Chief Pleas Speaker did write, but did so privately
SPEAKER of Sark Chief Pleas, Lt-Col. Reg Guille, has asked the Guernsey Press to clarify that he did write a letter to Michael Doyle following the latter’s code of conduct complaint against him.
Mr Doyle’s complaint followed then-Conseiller Guille’s behaviour toward him at the hustings for the 2018 Sark election.
The panel upheld the complaint and Mr Guille – he had by this time resigned as a conseiller – was told to write letters of apology to Mr Doyle and the then-Speaker.
In an interview with the Guernsey Press, Mr Guille said that he had done neither, but he has now clarified that he did write a letter to Mr Doyle, but not as a result of the panel’s decision.
‘I did write a private and confidential letter to Mr Doyle. I did it purely because my wife and I supported his family while he and his wife were in prison,’ said Mr Guille.

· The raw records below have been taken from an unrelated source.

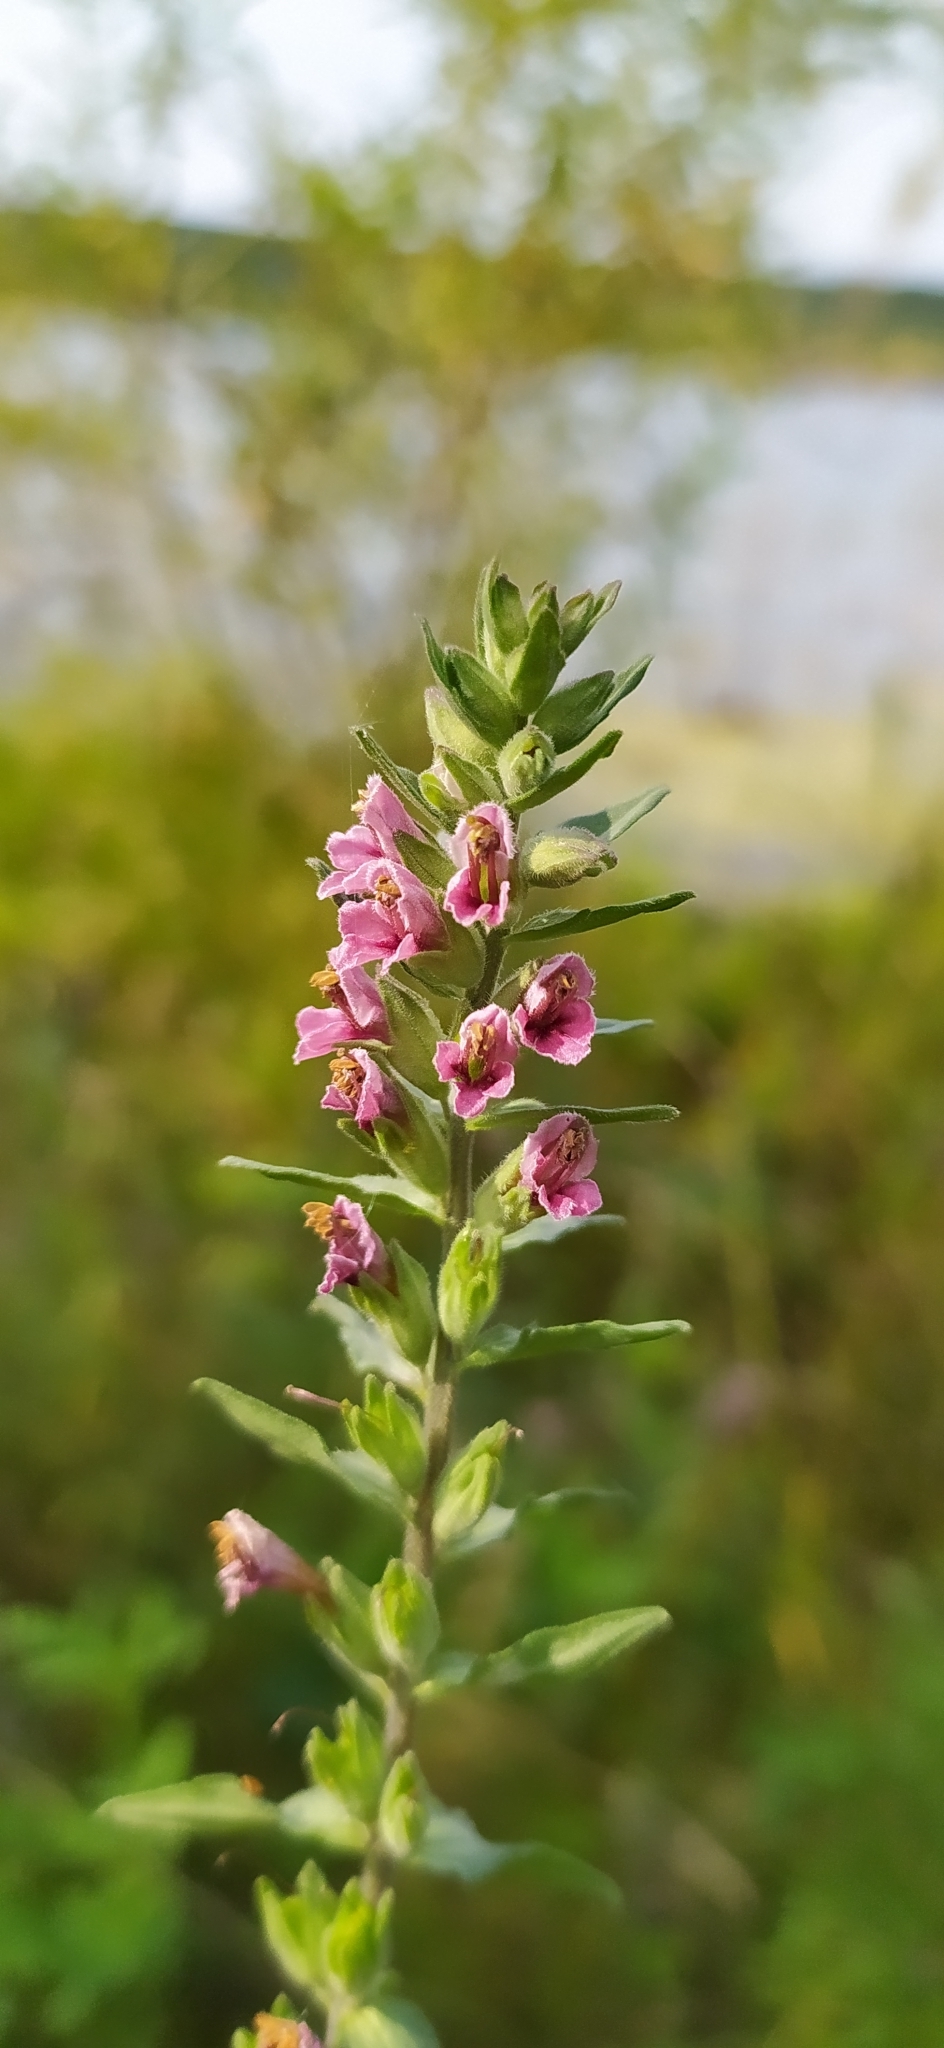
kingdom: Plantae
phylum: Tracheophyta
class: Magnoliopsida
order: Lamiales
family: Orobanchaceae
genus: Odontites
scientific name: Odontites vulgaris
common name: Broomrape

Mr Doyle and his wife, Belinda Lanyon, were jailed for seven-and-a-half years and three-and-a-half years respectively in 2015 after being convicted of money-laundering offences.
Mr Guille’s case was the first heard by Sark’s Code of Conduct Panel, and its procedures were later criticised in Chief Pleas by Conseiller Peter La Trobe-Bateman, chairman of Policy & Finance.
Members were told that a review would take place, and Conseiller La Trobe-Bateman has told the Guernsey Press that this is well under way.
‘We are working with all the conseillers at the moment to try to develop a solution that works for Sark,’ he said.
‘It’s very new to us because Reg Guille was the first case that was tested and it highlighted some areas where it didn’t work very well.’
He hoped that changes could be recommended later this year, possibly by Easter ‘but definitely by summer’.